§ **PROBLEM TO SOLVE**:
Please reproduce the listing below exactly, leaving out every picture.

§ **PROVIDED RECORDS**:

==*==

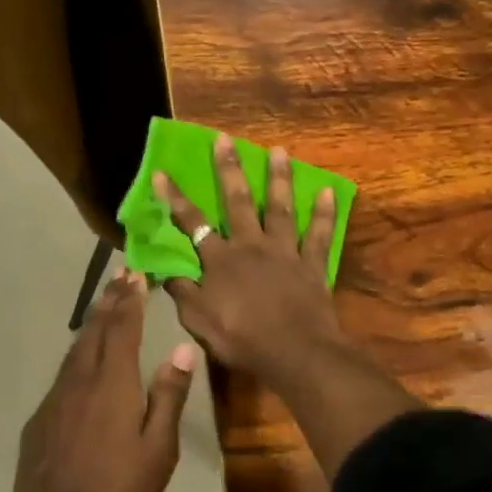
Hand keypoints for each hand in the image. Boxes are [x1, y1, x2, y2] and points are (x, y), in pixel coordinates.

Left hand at [11, 271, 195, 491]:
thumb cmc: (118, 491)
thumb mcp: (158, 449)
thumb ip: (168, 396)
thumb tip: (183, 350)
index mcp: (113, 384)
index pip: (122, 330)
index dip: (130, 301)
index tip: (136, 275)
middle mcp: (81, 381)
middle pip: (96, 331)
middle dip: (110, 301)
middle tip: (120, 275)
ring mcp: (56, 399)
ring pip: (76, 350)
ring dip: (93, 323)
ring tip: (103, 306)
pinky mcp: (41, 419)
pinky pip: (63, 374)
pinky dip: (78, 354)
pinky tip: (82, 362)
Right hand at [154, 137, 344, 390]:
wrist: (294, 352)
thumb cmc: (241, 338)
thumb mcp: (198, 321)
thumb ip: (182, 292)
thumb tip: (165, 270)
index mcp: (220, 260)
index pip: (192, 224)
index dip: (175, 198)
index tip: (162, 172)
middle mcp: (251, 245)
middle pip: (237, 201)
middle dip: (229, 168)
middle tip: (225, 139)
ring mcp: (284, 251)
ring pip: (280, 208)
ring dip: (278, 178)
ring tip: (279, 150)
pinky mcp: (311, 263)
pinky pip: (319, 234)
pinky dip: (324, 213)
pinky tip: (328, 191)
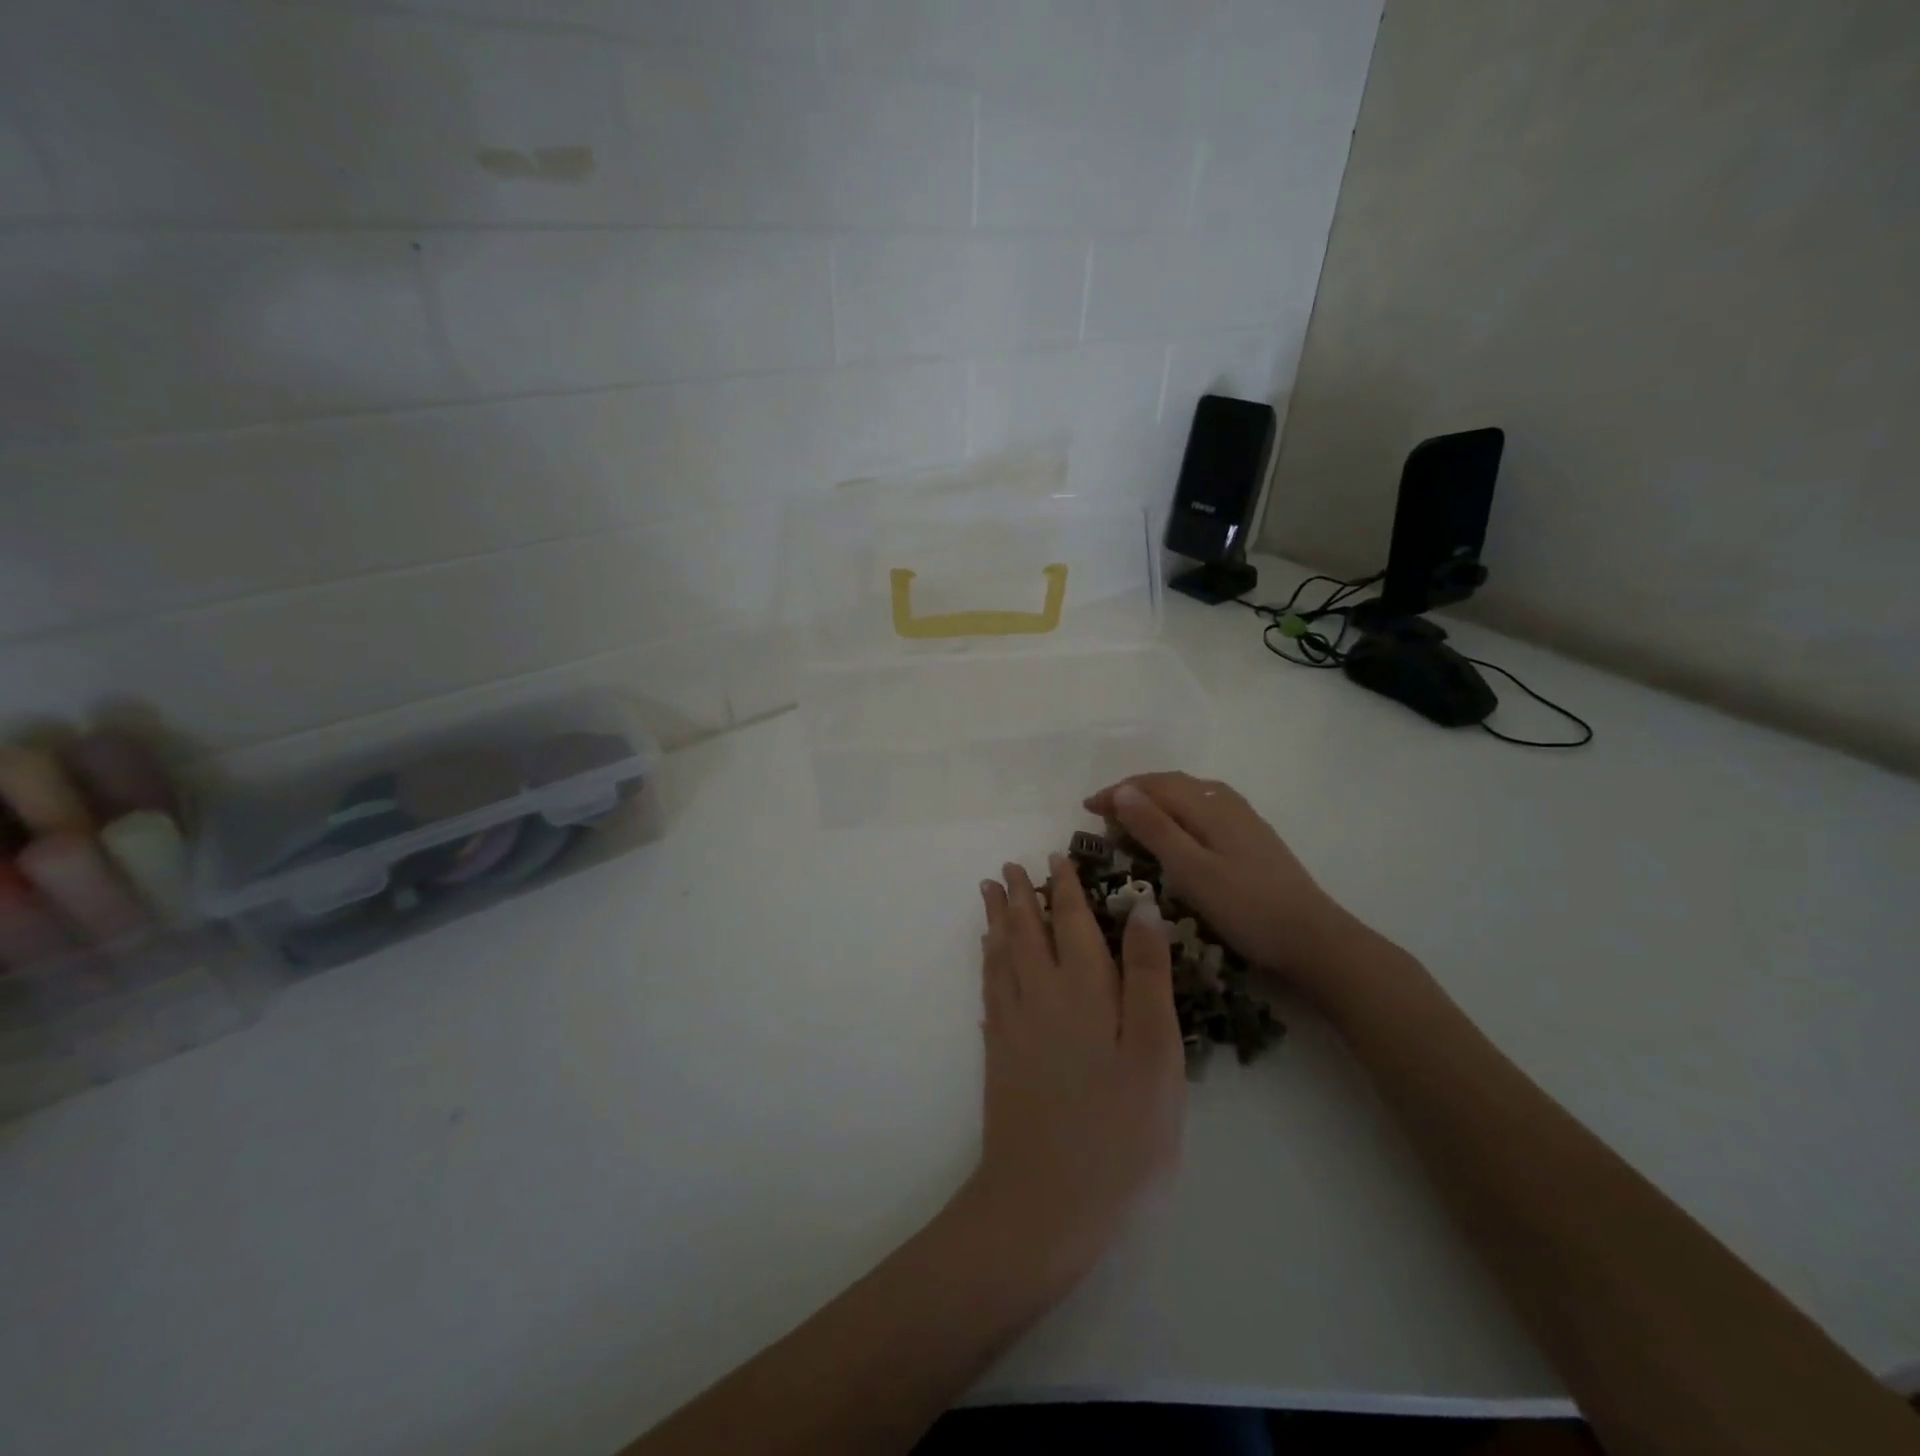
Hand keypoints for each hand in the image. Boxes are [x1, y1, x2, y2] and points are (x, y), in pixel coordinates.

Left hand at [966, 855, 1184, 1282]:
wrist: (1046, 1197)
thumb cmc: (1119, 1127)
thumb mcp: (1154, 1052)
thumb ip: (1148, 977)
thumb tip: (1142, 909)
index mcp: (1084, 987)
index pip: (1071, 922)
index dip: (1064, 888)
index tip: (1055, 857)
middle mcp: (1041, 993)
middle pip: (1027, 930)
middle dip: (1021, 895)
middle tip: (1009, 867)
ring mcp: (1014, 1022)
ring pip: (1002, 953)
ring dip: (997, 919)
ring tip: (989, 892)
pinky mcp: (999, 1051)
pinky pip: (989, 987)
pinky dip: (987, 960)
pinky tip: (987, 955)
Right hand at [1084, 772, 1371, 1010]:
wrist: (1313, 939)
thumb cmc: (1246, 907)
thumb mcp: (1191, 870)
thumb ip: (1155, 828)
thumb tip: (1122, 790)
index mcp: (1209, 806)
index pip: (1152, 786)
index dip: (1117, 793)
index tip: (1085, 808)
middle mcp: (1226, 802)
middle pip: (1171, 784)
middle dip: (1133, 794)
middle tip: (1103, 815)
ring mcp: (1243, 819)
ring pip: (1189, 795)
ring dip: (1156, 801)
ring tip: (1132, 820)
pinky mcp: (1252, 838)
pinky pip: (1203, 809)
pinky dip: (1177, 813)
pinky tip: (1176, 832)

==*==

§ **RESPONSE**:
Hand keypoints for each hand in the image. Boxes are [x1, y1, x2, y2] and points are (x, y), in pixel coordinates.

Left hand at [11, 271, 195, 491]:
thumb cmc: (118, 491)
thumb mcp: (158, 449)
thumb ip: (168, 396)
thumb tip: (183, 350)
index mcp: (113, 384)
index pip: (122, 330)
index dip: (130, 301)
index tip: (136, 275)
middle mcp: (81, 381)
middle pip: (96, 331)
middle dip: (110, 301)
middle tip: (120, 275)
ring mcp: (56, 399)
ring pip: (76, 350)
ring dip: (93, 323)
ring tip: (103, 306)
pinky mcp: (41, 419)
pinky pip: (63, 374)
pinky dip: (78, 354)
pinky tip: (82, 362)
Right hand at [154, 137, 344, 390]:
wrist: (294, 352)
thumb cmc: (241, 338)
thumb mcp: (198, 321)
thumb ip: (182, 292)
thumb tip: (165, 270)
index mcp: (220, 260)
index pip: (192, 224)
index dip: (175, 198)
index tip: (162, 172)
middle mcp: (251, 245)
middle pip: (237, 201)
middle dip: (229, 168)
middle tip: (225, 139)
ring mcp: (284, 251)
ring pip: (280, 208)
ring dip: (278, 178)
ring tip: (279, 150)
pinky mcp: (311, 263)
pinky pip: (319, 234)
pinky dip: (324, 213)
pinky tip: (328, 191)
Hand keypoints for each hand in the image. Boxes are [x1, y1, x2, y2] and points are (x, y), in pixel coordinates.

Left hand at [966, 855, 1184, 1282]:
wrist: (1046, 1197)
thumb cmc: (1119, 1127)
thumb mcp: (1154, 1052)
thumb ip: (1148, 977)
thumb tip: (1142, 909)
index mcp: (1084, 987)
index pip: (1071, 922)
index dip: (1064, 888)
index tip: (1055, 857)
middle mcp: (1041, 993)
middle pip: (1027, 930)
middle dip: (1021, 895)
middle tip: (1009, 867)
ring mcp: (1014, 1022)
ring pip: (1002, 953)
ring dip: (997, 919)
ring tip: (989, 892)
pinky mcp: (999, 1051)
pinky pip: (989, 987)
pinky dip: (987, 960)
pinky tip: (987, 955)
Right hand at [1084, 772, 1371, 1010]:
wrist: (1313, 939)
thumb cmc: (1246, 907)
thumb mcp: (1191, 870)
thumb ip: (1155, 828)
thumb tip: (1122, 790)
index mcp: (1209, 806)
index pip: (1152, 786)
index dip: (1117, 793)
index tip: (1085, 808)
middle mcp: (1226, 802)
middle pip: (1171, 784)
middle dip: (1133, 794)
middle tip: (1103, 815)
ring mcp: (1243, 819)
ring pip: (1189, 795)
ring dip: (1156, 801)
ring tip: (1132, 820)
pinky mcp: (1252, 838)
pinky pip: (1203, 809)
pinky dip: (1177, 813)
pinky tip: (1176, 832)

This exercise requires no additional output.